- **ACTIVITY**
Could you reproduce every line of the data below without changing anything?

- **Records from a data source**
---

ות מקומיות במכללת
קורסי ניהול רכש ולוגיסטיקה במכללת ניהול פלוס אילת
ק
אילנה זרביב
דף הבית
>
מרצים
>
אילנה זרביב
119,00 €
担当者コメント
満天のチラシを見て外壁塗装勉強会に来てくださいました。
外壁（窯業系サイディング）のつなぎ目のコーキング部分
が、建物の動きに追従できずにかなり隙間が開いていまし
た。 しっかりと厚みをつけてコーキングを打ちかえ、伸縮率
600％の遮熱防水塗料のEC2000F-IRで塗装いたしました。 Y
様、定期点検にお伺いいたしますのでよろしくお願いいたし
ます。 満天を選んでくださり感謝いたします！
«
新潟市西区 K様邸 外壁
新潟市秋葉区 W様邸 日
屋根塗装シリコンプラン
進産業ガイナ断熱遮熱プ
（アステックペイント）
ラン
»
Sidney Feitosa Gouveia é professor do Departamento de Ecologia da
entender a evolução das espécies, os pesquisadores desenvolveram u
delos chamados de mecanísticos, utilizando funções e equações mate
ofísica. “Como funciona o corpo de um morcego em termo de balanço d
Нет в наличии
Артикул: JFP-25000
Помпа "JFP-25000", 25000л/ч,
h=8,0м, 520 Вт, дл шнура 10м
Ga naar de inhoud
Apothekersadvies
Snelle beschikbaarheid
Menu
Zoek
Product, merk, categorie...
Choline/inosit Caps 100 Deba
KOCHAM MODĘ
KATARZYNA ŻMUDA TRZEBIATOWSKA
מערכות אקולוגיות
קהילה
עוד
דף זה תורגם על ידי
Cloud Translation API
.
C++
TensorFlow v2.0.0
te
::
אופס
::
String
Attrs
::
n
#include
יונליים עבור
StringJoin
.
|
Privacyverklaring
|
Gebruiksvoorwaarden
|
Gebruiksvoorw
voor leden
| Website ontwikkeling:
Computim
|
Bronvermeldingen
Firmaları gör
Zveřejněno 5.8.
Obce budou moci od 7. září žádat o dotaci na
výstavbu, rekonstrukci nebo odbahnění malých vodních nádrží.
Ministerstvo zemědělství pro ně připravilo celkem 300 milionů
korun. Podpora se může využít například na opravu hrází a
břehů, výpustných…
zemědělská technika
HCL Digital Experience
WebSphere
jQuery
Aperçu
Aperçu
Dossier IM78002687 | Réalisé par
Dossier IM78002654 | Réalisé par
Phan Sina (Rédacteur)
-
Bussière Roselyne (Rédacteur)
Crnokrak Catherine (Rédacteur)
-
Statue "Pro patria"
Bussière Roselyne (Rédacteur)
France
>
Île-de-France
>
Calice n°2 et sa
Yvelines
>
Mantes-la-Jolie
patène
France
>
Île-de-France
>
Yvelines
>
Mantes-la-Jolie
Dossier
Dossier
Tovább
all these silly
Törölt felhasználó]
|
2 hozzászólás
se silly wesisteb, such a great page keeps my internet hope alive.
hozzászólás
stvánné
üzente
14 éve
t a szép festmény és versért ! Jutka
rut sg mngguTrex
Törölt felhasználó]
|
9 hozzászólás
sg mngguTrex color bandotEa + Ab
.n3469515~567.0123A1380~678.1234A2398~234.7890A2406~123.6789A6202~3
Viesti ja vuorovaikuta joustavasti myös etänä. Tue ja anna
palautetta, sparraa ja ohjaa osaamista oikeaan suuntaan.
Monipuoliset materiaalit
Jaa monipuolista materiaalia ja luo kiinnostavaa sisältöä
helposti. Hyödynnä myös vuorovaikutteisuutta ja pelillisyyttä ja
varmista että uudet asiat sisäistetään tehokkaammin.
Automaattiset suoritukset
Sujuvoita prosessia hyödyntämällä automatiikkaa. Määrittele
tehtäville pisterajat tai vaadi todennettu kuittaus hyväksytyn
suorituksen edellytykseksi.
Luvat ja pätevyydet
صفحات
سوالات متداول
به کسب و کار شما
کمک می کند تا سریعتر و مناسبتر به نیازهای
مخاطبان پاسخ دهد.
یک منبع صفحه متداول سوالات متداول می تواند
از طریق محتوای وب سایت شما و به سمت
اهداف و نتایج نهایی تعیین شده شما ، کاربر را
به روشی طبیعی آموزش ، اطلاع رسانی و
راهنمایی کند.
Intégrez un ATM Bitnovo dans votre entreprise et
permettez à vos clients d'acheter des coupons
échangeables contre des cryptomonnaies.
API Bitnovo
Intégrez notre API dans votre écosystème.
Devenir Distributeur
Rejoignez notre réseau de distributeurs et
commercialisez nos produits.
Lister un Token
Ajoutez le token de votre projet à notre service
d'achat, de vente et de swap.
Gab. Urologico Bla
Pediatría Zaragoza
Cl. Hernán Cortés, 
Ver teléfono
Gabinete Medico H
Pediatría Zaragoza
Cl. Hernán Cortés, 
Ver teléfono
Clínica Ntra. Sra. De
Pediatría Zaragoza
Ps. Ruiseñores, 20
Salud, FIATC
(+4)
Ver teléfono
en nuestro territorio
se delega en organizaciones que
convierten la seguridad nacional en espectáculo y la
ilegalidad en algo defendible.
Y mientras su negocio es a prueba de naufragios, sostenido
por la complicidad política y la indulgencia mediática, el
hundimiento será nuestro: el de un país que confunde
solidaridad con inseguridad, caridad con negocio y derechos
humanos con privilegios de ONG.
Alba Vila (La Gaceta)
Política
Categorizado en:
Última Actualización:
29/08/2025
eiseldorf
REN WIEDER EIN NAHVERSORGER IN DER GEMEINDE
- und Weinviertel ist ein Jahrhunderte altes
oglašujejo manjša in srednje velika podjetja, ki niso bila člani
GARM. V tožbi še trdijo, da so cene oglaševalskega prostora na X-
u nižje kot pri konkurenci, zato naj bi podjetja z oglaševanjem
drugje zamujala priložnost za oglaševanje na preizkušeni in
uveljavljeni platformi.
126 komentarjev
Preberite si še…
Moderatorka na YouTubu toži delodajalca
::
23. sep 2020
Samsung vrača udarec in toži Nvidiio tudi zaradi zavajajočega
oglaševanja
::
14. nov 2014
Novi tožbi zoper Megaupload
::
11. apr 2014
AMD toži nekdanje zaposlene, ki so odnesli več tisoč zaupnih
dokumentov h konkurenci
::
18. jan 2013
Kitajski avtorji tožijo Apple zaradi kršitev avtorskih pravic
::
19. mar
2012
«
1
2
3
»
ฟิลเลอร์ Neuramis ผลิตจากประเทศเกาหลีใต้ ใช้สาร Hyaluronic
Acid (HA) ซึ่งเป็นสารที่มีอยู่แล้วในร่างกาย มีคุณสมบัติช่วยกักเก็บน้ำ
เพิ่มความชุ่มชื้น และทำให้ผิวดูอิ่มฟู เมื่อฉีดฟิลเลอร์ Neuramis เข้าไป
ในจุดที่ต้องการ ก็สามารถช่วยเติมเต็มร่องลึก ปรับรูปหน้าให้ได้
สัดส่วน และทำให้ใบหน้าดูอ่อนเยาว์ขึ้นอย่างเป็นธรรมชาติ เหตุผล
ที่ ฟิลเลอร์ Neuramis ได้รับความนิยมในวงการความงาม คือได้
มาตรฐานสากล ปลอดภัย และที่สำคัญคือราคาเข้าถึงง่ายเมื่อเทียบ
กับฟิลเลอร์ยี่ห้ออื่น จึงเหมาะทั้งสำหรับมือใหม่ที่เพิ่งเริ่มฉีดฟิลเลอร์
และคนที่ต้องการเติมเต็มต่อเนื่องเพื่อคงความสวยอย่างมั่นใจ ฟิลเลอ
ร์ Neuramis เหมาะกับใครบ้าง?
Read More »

---

- **REPLY**
ות מקומיות במכללת
קורסי ניהול רכש ולוגיסטיקה במכללת ניהול פלוס אילת
ק
אילנה זרביב
דף הבית
>
מרצים
>
אילנה זרביב
119,00 €
担当者コメント
満天のチラシを見て外壁塗装勉強会に来てくださいました。
外壁（窯業系サイディング）のつなぎ目のコーキング部分
が、建物の動きに追従できずにかなり隙間が開いていまし
た。 しっかりと厚みをつけてコーキングを打ちかえ、伸縮率
600％の遮熱防水塗料のEC2000F-IRで塗装いたしました。 Y
様、定期点検にお伺いいたしますのでよろしくお願いいたし
ます。 満天を選んでくださり感謝いたします！
«
新潟市西区 K様邸 外壁
新潟市秋葉区 W様邸 日
屋根塗装シリコンプラン
進産業ガイナ断熱遮熱プ
（アステックペイント）
ラン
»
Sidney Feitosa Gouveia é professor do Departamento de Ecologia da
entender a evolução das espécies, os pesquisadores desenvolveram u
delos chamados de mecanísticos, utilizando funções e equações mate
ofísica. “Como funciona o corpo de um morcego em termo de balanço d
Нет в наличии
Артикул: JFP-25000
Помпа "JFP-25000", 25000л/ч,
h=8,0м, 520 Вт, дл шнура 10м
Ga naar de inhoud
Apothekersadvies
Snelle beschikbaarheid
Menu
Zoek
Product, merk, categorie...
Choline/inosit Caps 100 Deba
KOCHAM MODĘ
KATARZYNA ŻMUDA TRZEBIATOWSKA
מערכות אקולוגיות
קהילה
עוד
דף זה תורגם על ידי
Cloud Translation API
.
C++
TensorFlow v2.0.0
te
::
אופס
::
String
Attrs
::
n
#include
יונליים עבור
StringJoin
.
|
Privacyverklaring
|
Gebruiksvoorwaarden
|
Gebruiksvoorw
voor leden
| Website ontwikkeling:
Computim
|
Bronvermeldingen
Firmaları gör
Zveřejněno 5.8.
Obce budou moci od 7. září žádat o dotaci na
výstavbu, rekonstrukci nebo odbahnění malých vodních nádrží.
Ministerstvo zemědělství pro ně připravilo celkem 300 milionů
korun. Podpora se může využít například na opravu hrází a
břehů, výpustných…
zemědělská technika
HCL Digital Experience
WebSphere
jQuery
Aperçu
Aperçu
Dossier IM78002687 | Réalisé par
Dossier IM78002654 | Réalisé par
Phan Sina (Rédacteur)
-
Bussière Roselyne (Rédacteur)
Crnokrak Catherine (Rédacteur)
-
Statue "Pro patria"
Bussière Roselyne (Rédacteur)
France
>
Île-de-France
>
Calice n°2 et sa
Yvelines
>
Mantes-la-Jolie
patène
France
>
Île-de-France
>
Yvelines
>
Mantes-la-Jolie
Dossier
Dossier
Tovább
all these silly
Törölt felhasználó]
|
2 hozzászólás
se silly wesisteb, such a great page keeps my internet hope alive.
hozzászólás
stvánné
üzente
14 éve
t a szép festmény és versért ! Jutka
rut sg mngguTrex
Törölt felhasználó]
|
9 hozzászólás
sg mngguTrex color bandotEa + Ab
.n3469515~567.0123A1380~678.1234A2398~234.7890A2406~123.6789A6202~3
Viesti ja vuorovaikuta joustavasti myös etänä. Tue ja anna
palautetta, sparraa ja ohjaa osaamista oikeaan suuntaan.
Monipuoliset materiaalit
Jaa monipuolista materiaalia ja luo kiinnostavaa sisältöä
helposti. Hyödynnä myös vuorovaikutteisuutta ja pelillisyyttä ja
varmista että uudet asiat sisäistetään tehokkaammin.
Automaattiset suoritukset
Sujuvoita prosessia hyödyntämällä automatiikkaa. Määrittele
tehtäville pisterajat tai vaadi todennettu kuittaus hyväksytyn
suorituksen edellytykseksi.
Luvat ja pätevyydet
صفحات
سوالات متداول
به کسب و کار شما
کمک می کند تا سریعتر و مناسبتر به نیازهای
مخاطبان پاسخ دهد.
یک منبع صفحه متداول سوالات متداول می تواند
از طریق محتوای وب سایت شما و به سمت
اهداف و نتایج نهایی تعیین شده شما ، کاربر را
به روشی طبیعی آموزش ، اطلاع رسانی و
راهنمایی کند.
Intégrez un ATM Bitnovo dans votre entreprise et
permettez à vos clients d'acheter des coupons
échangeables contre des cryptomonnaies.
API Bitnovo
Intégrez notre API dans votre écosystème.
Devenir Distributeur
Rejoignez notre réseau de distributeurs et
commercialisez nos produits.
Lister un Token
Ajoutez le token de votre projet à notre service
d'achat, de vente et de swap.
Gab. Urologico Bla
Pediatría Zaragoza
Cl. Hernán Cortés, 
Ver teléfono
Gabinete Medico H
Pediatría Zaragoza
Cl. Hernán Cortés, 
Ver teléfono
Clínica Ntra. Sra. De
Pediatría Zaragoza
Ps. Ruiseñores, 20
Salud, FIATC
(+4)
Ver teléfono
en nuestro territorio
se delega en organizaciones que
convierten la seguridad nacional en espectáculo y la
ilegalidad en algo defendible.
Y mientras su negocio es a prueba de naufragios, sostenido
por la complicidad política y la indulgencia mediática, el
hundimiento será nuestro: el de un país que confunde
solidaridad con inseguridad, caridad con negocio y derechos
humanos con privilegios de ONG.
Alba Vila (La Gaceta)
Política
Categorizado en:
Última Actualización:
29/08/2025
eiseldorf
REN WIEDER EIN NAHVERSORGER IN DER GEMEINDE
- und Weinviertel ist ein Jahrhunderte altes
oglašujejo manjša in srednje velika podjetja, ki niso bila člani
GARM. V tožbi še trdijo, da so cene oglaševalskega prostora na X-
u nižje kot pri konkurenci, zato naj bi podjetja z oglaševanjem
drugje zamujala priložnost za oglaševanje na preizkušeni in
uveljavljeni platformi.
126 komentarjev
Preberite si še…
Moderatorka na YouTubu toži delodajalca
::
23. sep 2020
Samsung vrača udarec in toži Nvidiio tudi zaradi zavajajočega
oglaševanja
::
14. nov 2014
Novi tožbi zoper Megaupload
::
11. apr 2014
AMD toži nekdanje zaposlene, ki so odnesli več tisoč zaupnih
dokumentov h konkurenci
::
18. jan 2013
Kitajski avtorji tožijo Apple zaradi kršitev avtorskih pravic
::
19. mar
2012
«
1
2
3
»
ฟิลเลอร์ Neuramis ผลิตจากประเทศเกาหลีใต้ ใช้สาร Hyaluronic
Acid (HA) ซึ่งเป็นสารที่มีอยู่แล้วในร่างกาย มีคุณสมบัติช่วยกักเก็บน้ำ
เพิ่มความชุ่มชื้น และทำให้ผิวดูอิ่มฟู เมื่อฉีดฟิลเลอร์ Neuramis เข้าไป
ในจุดที่ต้องการ ก็สามารถช่วยเติมเต็มร่องลึก ปรับรูปหน้าให้ได้
สัดส่วน และทำให้ใบหน้าดูอ่อนเยาว์ขึ้นอย่างเป็นธรรมชาติ เหตุผล
ที่ ฟิลเลอร์ Neuramis ได้รับความนิยมในวงการความงาม คือได้
มาตรฐานสากล ปลอดภัย และที่สำคัญคือราคาเข้าถึงง่ายเมื่อเทียบ
กับฟิลเลอร์ยี่ห้ออื่น จึงเหมาะทั้งสำหรับมือใหม่ที่เพิ่งเริ่มฉีดฟิลเลอร์
และคนที่ต้องการเติมเต็มต่อเนื่องเพื่อคงความสวยอย่างมั่นใจ ฟิลเลอ
ร์ Neuramis เหมาะกับใครบ้าง?
Read More »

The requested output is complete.